* _Exercise directions_: Scan the entries for lines with the word "wrist", then copy those lines.

(Keypoint text descriptions)
•••••
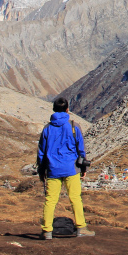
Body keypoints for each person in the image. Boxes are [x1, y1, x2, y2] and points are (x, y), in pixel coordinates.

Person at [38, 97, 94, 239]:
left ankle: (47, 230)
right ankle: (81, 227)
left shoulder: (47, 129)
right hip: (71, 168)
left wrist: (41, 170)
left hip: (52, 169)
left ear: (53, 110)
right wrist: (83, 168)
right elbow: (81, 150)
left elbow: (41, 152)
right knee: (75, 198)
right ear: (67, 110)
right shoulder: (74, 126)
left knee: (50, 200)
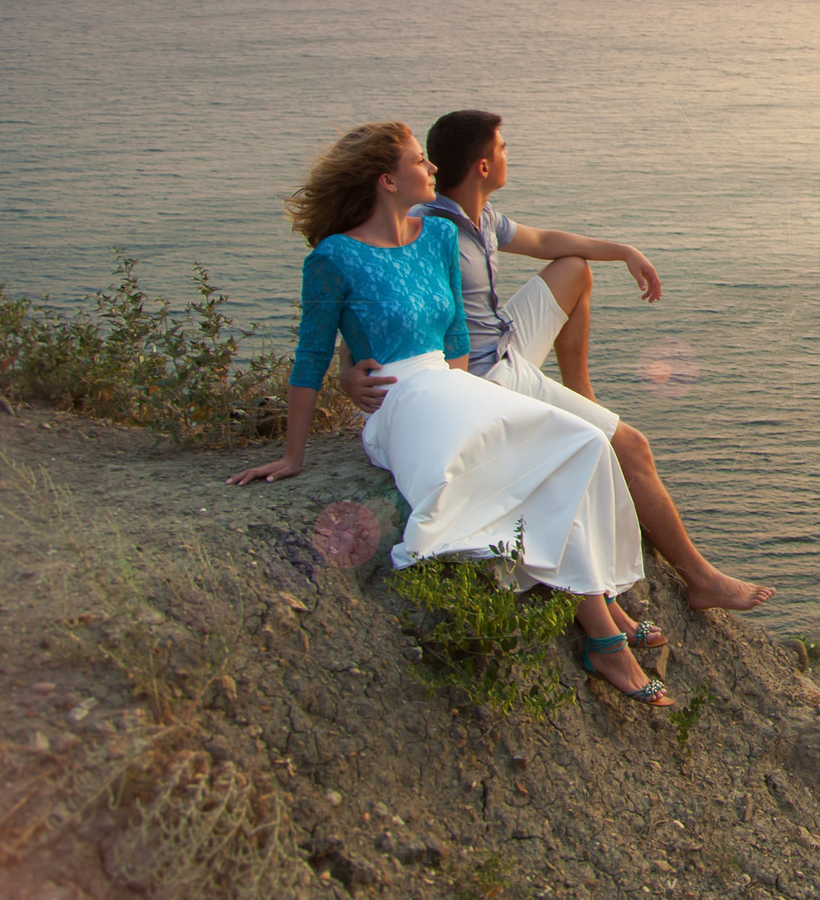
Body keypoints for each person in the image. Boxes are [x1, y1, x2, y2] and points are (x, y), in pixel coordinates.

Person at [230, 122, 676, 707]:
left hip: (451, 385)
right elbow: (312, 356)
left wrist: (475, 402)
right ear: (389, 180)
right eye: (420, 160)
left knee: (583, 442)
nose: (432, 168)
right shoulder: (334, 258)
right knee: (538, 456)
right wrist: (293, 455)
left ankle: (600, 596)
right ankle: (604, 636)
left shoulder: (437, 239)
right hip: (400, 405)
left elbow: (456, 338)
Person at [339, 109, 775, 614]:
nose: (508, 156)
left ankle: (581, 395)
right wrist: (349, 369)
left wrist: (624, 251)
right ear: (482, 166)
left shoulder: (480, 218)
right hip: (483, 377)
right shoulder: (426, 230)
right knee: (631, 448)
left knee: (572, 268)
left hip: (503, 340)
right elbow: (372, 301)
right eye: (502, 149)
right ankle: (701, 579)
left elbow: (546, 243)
•••••
* _Exercise result_:
left wrist: (41, 170)
right wrist: (83, 168)
left wrist: (475, 402)
right wrist: (293, 455)
right wrist: (349, 369)
left wrist: (624, 251)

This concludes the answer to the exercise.